Two responses overheard about Steffensen's recent work at the Experimental Art Foundation were "She should stick to writing" and "The most interesting show here [EAF] for ages." While I could not comment on the second, my response to the first would be: "well, she has!"

Steffensen is writing, but writing in a different public space than that of the book or magazine; a space that carries with it associations and expectations usually quite removed from these vehicles of dissemination. Indeed, the first response quoted above could be an immediate reaction to the perception that there was very little evidence of aesthetic embellishment in her work, or, to be more precise, Steffensen has made no attempt to disguise the fact that she is a "writer" rather than a "painter" or a "sculptor" etc. She is a writer in the sense that even though Cy Twombly utilizes text in his work, he will always be a painter. Response one betrays expectations of a decorative 'aesthetic' (despite almost a century of modernist critique) that (re)assures us that we have walked into an Art Gallery, and still seems to promote considerable confusion among patrons when it is a bit thin on the ground

Nonetheless "it [ca] speaks..." is a gallery-based work which succeeds very well on a number of interdependent levels. First (and this effect is the most strongly fore-grounded) it reminds us of the essential materiality of all textual production, the materiality of the signifier as a phono/graphic object. As material objects, words invoke forces and realise effects, and in their passing, leave behind signposts (empty letters or ideograms) of their contribution to the vagaries of desire or power. Steffensen's text institutes a sort of garden maze in which the spectator ambulates at her/his peril, depending on their relationship to Steffensen's catalogue statement:

"The work deals with the textual (and political) re-positioning of the sexed subject in a post-structural context - multiple, fluid, mobile and non-fixed in terms of its (hetero)sexuality. The subject constituted in binary terms of sexual difference (masculinity/femininity or heterosexual/homosexual) is considered well and truly redundant."

I do not know whether it was intentional or not, but Derrida's concept of the "invagination" of the text is iconically reproduced by the installation in the main gallery. The "electric (blue) text" is constructed of elongated perspex "pages" pitched like an unfolded pamphlet - a series of inverted Vs - on the floor. Underneath the "fold" that divides each alternate page is a fluorescent tube that illuminates the text.
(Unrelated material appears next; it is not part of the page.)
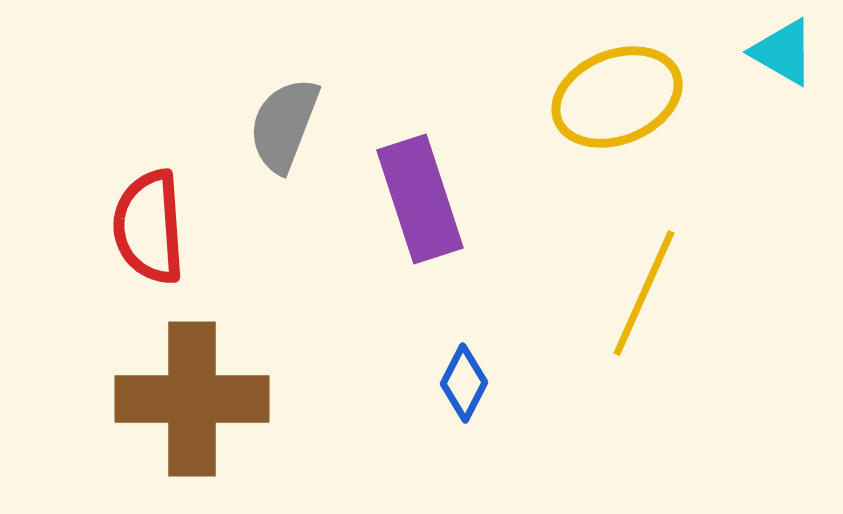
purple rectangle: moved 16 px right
Derrida's concept of the invaginated text is, unlike most of his "hinge-words", more easily grasped (at least at the level of its playfulness.) The text is a site of (in)semination, where seme operates both as 'seed' and 'meaning'; the stylus (pen and 'style') in the act of writing, invades the unfolding pages of the book whose white and 'unspoilt' (Derrida plays with the meaning of hymen) pages furnish the space for revelation, illumination. I think it is fair to say that Steffensen's work operates on a similar level to Derrida's: playful yet infused with a self-reflexive rigour.

The interleaving effect produced by having the text flow back on itself creates a sort of implosion of sense - an implosion circumscribed on every side by notions of transparency/opacity (the illuminated perspex), of discursivity and interruption (the interleaving of text), and of Derridean figures associated with the invaginated text: revelation, unfolding.
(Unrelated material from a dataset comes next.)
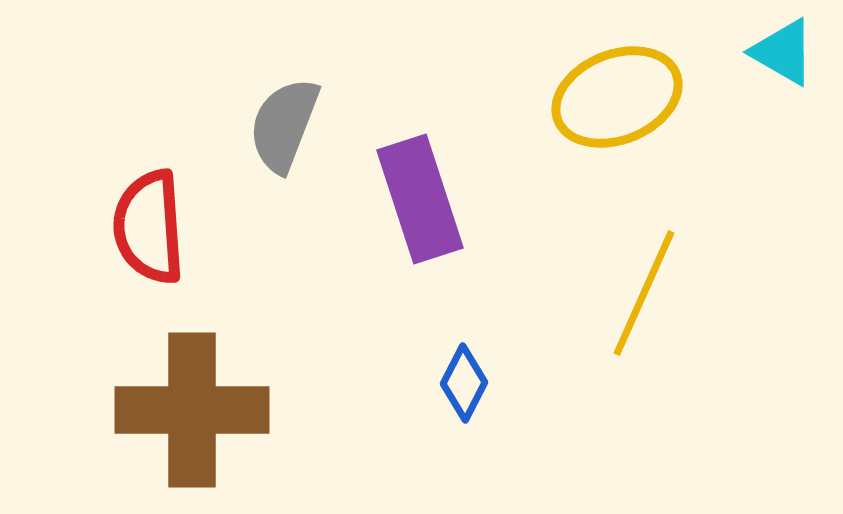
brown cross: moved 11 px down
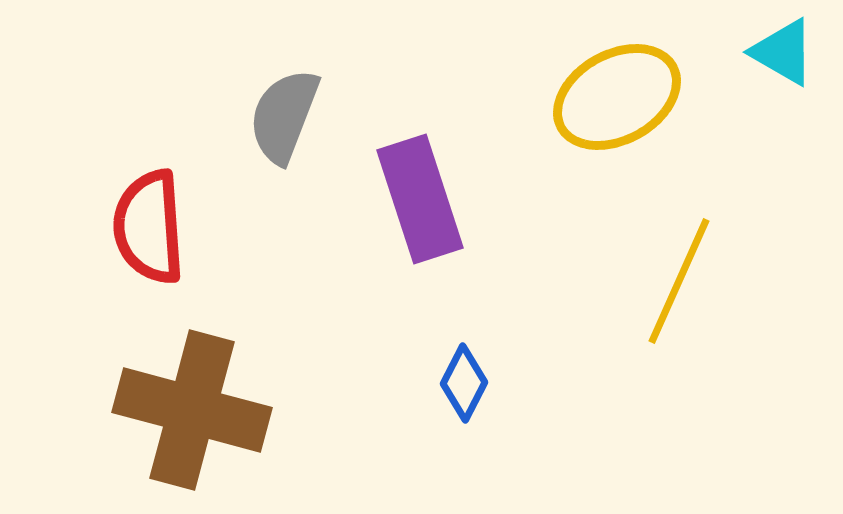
yellow ellipse: rotated 7 degrees counterclockwise
gray semicircle: moved 9 px up
yellow line: moved 35 px right, 12 px up
brown cross: rotated 15 degrees clockwise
The smaller chamber of the exhibition space is occupied by a text assembled from a large number of photocopies adhered to the wall. This text exploits the disruptions of sense produced by the (chance?) typographical rearrangement of both phonemic and morphemic elements and the absence of punctuation.

Steffensen's exhibition, then, is divided up into "stages" which contribute greatly to a certain air of theatricality about the work. The word "theory" is derived from two Greek roots, 'thea' which refers to the visible aspect of things, and 'horao' which refers to the act of closely inspecting an object. Thus "theory" is connected, etymologically at least, with the concept 'theatre'. And it is the theatrical arrangement of Steffensen's work that (dare I say it! ) dramatises the relationship between her text (the strings of signifiers), the spectator and an elusive, perhaps even predatory, sense. The one line of text which could provide possible light relief is rather disturbing, "You telling me my ass isn't a wolf?"
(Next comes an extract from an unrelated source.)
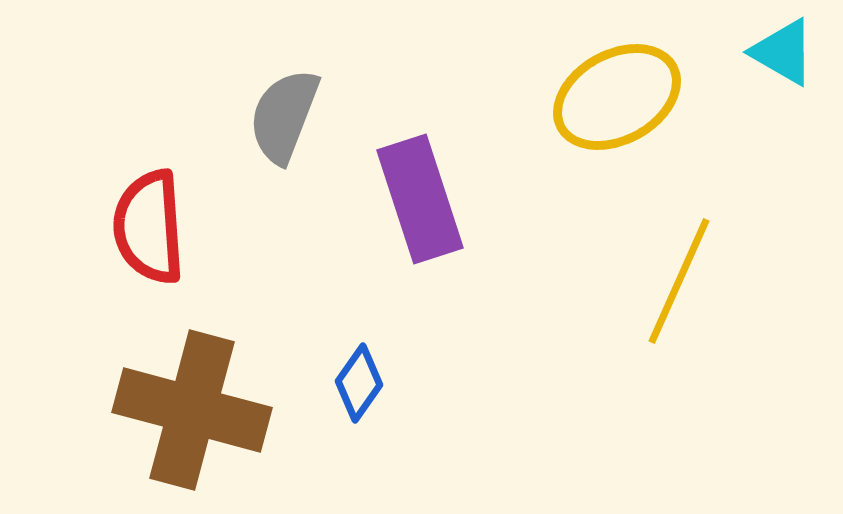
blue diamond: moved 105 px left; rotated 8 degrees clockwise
That the work draws heavily on poststructuralist and psychoanalytic theory, and that without some knowledge of that framework the viewer would be somewhat at sea, is quite obvious. As an example, the upright which divides the two aforementioned "stages" displays a slide projection of the word "yes" followed by a question mark. Now I could be wrong about this, but I would hazard a guess that it is a reference to, and indeed a radical counter to, Lacan's punning concept of the non/nom (no/name) of the father, the acceptance of which plunges the child into the realm of the Symbolic and is co-incidental with the formation of the ego structure. Even if I am completely wrong about this reference, it only confirms what I have just said - one needs a familiarity with Lacanian psychoanalytic ideas and post-structuralist concepts of text production to explore all the possibilities inherent in the work. I am not saying that without this knowledge one is completely prevented from participating in the work, but Steffensen's own list of influences in her catalogue introduction certainly reads like a who's who of contemporary critical theory.

The only disappointing aspect of the exhibition was the sound-tape text which was playing continuously throughout. I simply could not hear it. I suspect that the barn-like acoustics of the EAF, coupled with the need for a good cleaning of the tape-heads meant that even a spoken text was doomed to incomprehensibility. Attention to every word of the sound-tape text was doubtless not required of the spectator, yet I would have liked to have been able to listen to some of it without having to stand so close to the speakers.